I'm lucky enough to be diving into answering some infrastructure questions that support our servers. We've selected a highly available configuration/service discovery server called 'etcd'. It's pretty easy to setup, however some of the documentation is a bit lacking.
So here's two quick tips:
There is no backup
At least, nothing documented. etcd uses it's own data storage engine & format which consists of two things: a log file (containing all updates) and a series of snapshots (point-in-time saves of the state of etcd).
So, your top two backup options are:
Recursively querying etcd via it's API to retrieve the key/value pairs, serialising that and then persisting it somewhere.
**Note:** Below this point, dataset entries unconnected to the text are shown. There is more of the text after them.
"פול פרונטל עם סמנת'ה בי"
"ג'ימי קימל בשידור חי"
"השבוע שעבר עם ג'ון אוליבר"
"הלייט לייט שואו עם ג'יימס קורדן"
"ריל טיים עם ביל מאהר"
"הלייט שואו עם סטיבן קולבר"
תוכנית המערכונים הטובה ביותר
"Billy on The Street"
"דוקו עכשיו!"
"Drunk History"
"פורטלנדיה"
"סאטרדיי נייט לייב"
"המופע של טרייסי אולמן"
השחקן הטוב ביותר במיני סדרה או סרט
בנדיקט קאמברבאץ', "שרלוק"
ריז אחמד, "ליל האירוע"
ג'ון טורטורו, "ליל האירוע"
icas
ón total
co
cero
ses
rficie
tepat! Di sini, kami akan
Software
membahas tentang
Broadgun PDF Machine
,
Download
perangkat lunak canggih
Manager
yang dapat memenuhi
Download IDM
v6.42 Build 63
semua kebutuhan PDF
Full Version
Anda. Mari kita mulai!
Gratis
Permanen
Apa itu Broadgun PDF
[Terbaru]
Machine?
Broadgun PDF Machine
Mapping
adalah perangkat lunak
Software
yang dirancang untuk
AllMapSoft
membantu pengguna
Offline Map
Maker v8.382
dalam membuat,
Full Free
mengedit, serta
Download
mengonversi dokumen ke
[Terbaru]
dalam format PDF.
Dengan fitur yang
Alternatively, find some (reliable) way to archive etcd's datadir. Prime candidates are rsync or using something like LVM.
Restoration could be tricky - don't spin up one with the data and assume the other empty ones will just sync across. As part of the consensus algorithm, it's likely that one of the empty instances will assume the 'leadership role', at which point it knows nothing...
There are metrics
You just have to dig into the debugging documentation to find it.
Nice and simple this one, you've got two options for this -
you can use the HTTP-based metric endpoint provided by etcd.
You can send data to Graphite (assuming you've a graphite box running).
If you go the Graphite way, be aware that you'll receive metrics with the namespace etcd.machine name.